A natural notion of "sameness" for two continuous-time processes $X$ and $Y$ is that $P(\forall t\ge0: X_t = Y_t)=1$. If this is the case, $X$ and $Y$ are said to be indistinguishable. It is not clear that the set $(\forall t\ge0: X_t=Y_t)$ is measurable, however, if $X$ and $Y$ both are cadlag, it is measurable, and for two cadlag processes it holds that $X$ and $Y$ are indistinguishable if and only if it holds for each $t\ge0$ that $P(X_t = Y_t)=1$.
A first thing to note is that the stochastic integral is only defined up to equivalence classes of indistinguishable processes. Thus, in contrast to the Lebesgue integral, the stochastic integral $H\cdot W$ is only almost surely unique. The question you ask can therefore naturally be posed as: For two progessively measurable and locally bounded proceses $H$ and $K$, when is $H\cdot W$ and $K\cdot W$ indistinguishable? Here, $H\cdot W$ denotes the stochastic integral process, and the requirements on $H$ and $K$ are there to ensure that the integral is well-defined.
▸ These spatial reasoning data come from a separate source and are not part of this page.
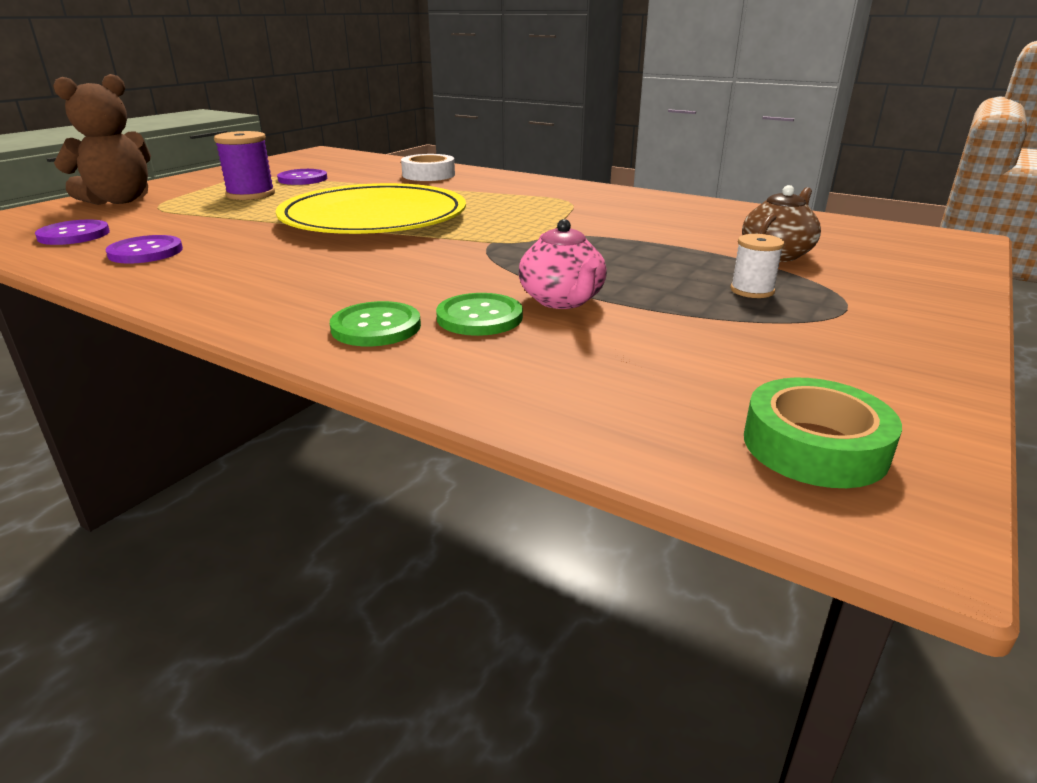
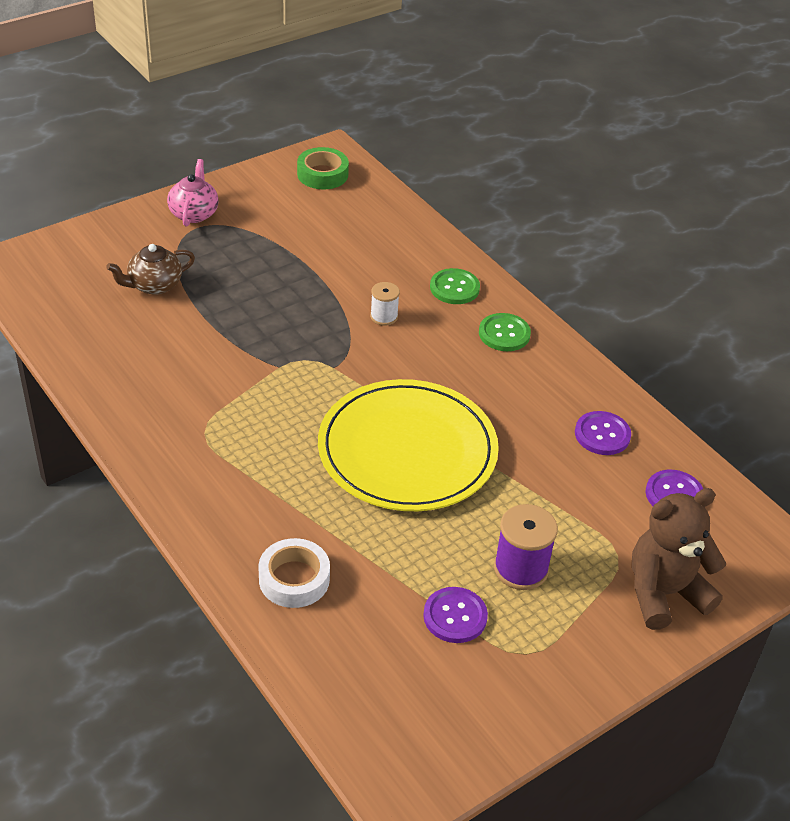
camera: 160 degrees left, 15 degrees up
green button [436,293,523,336] -> green button moved to [479,313,531,351]
pink teapot [519,219,607,309] -> pink teapot moved to [167,159,219,226]
white spool [730,234,785,298] -> white spool moved to [370,282,400,326]

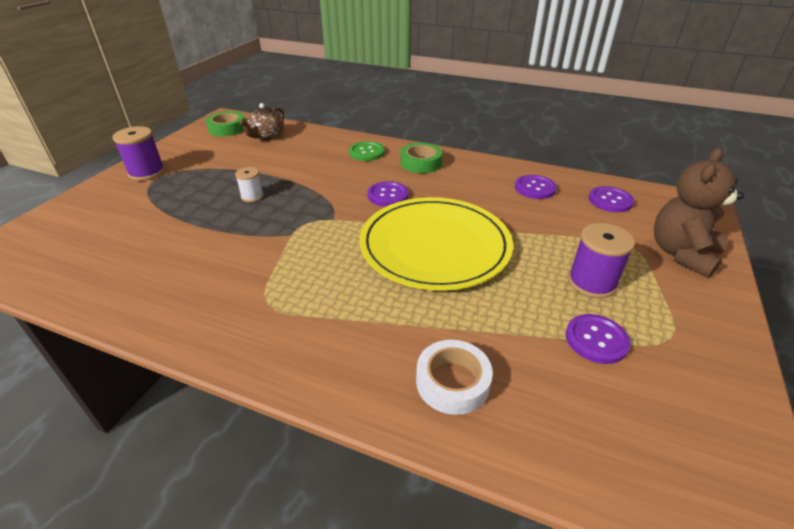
camera: 30 degrees left, 5 degrees down
brown teapot [106,244,195,295] -> brown teapot moved to [239,103,284,140]
pink teapot [167,159,219,226] -> purple spool [113,126,165,181]
white spool [370,282,400,326] -> white spool moved to [235,167,264,202]
green button [479,313,531,351] -> green tape [400,143,443,173]
none -> purple button [367,181,409,207]

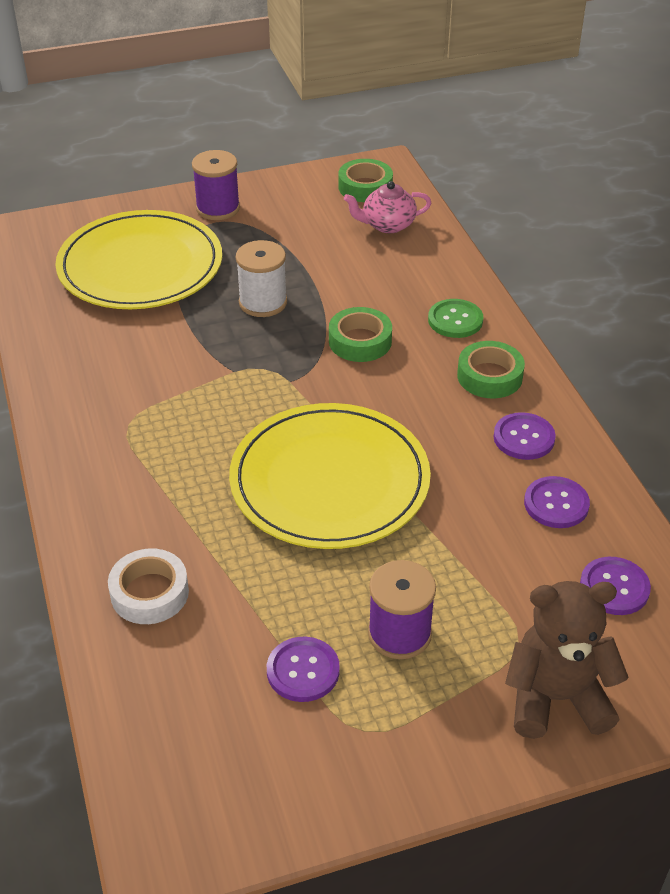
camera: 50 degrees right, 5 degrees up
white spool [235,167,264,202] -> white spool [236,240,287,317], size x1.65
brown teapot [239,103,284,140] -> pink teapot [344,181,431,233]
purple button [367,181,409,207] -> purple button moved to [494,412,556,460]
none -> yellow plate [55,210,222,309]
none -> green tape [329,307,392,362]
The answer is as follows: It holds that $H\cdot W$ and $K\cdot W$ are indistinguishable precisely when $H$ and $K$ are indistinguishable.
To see this, it suffices by linearity to show that $H\cdot W$ is indistinguishable from zero precisely when $H$ is indistinguishable from zero. To see this, first assume that $H\cdot W$ is indistinguishable from zero. Then the zero process satisfies the requirements to be the stochastic integral of $H$ with respect to $W$ (the integral is uniquely characterized by its quadratic covariance with other local martingales, and this can be used to show that the integral is zero. More conventionally, approximation by simple processes can also be used). Conversely, assume that $H\cdot W$ is indistinguishable from zero. Then the quadratic variation $[H\cdot W]$ is indistinguishable from zero as well. Note that
$$[H\cdot W]_t = \int_0^t H_s^2 ds$$
for all $t\ge0$ almost surely. Therefore, by ordinary results from Lebesgue integration, $H$ is indistinguishable from zero.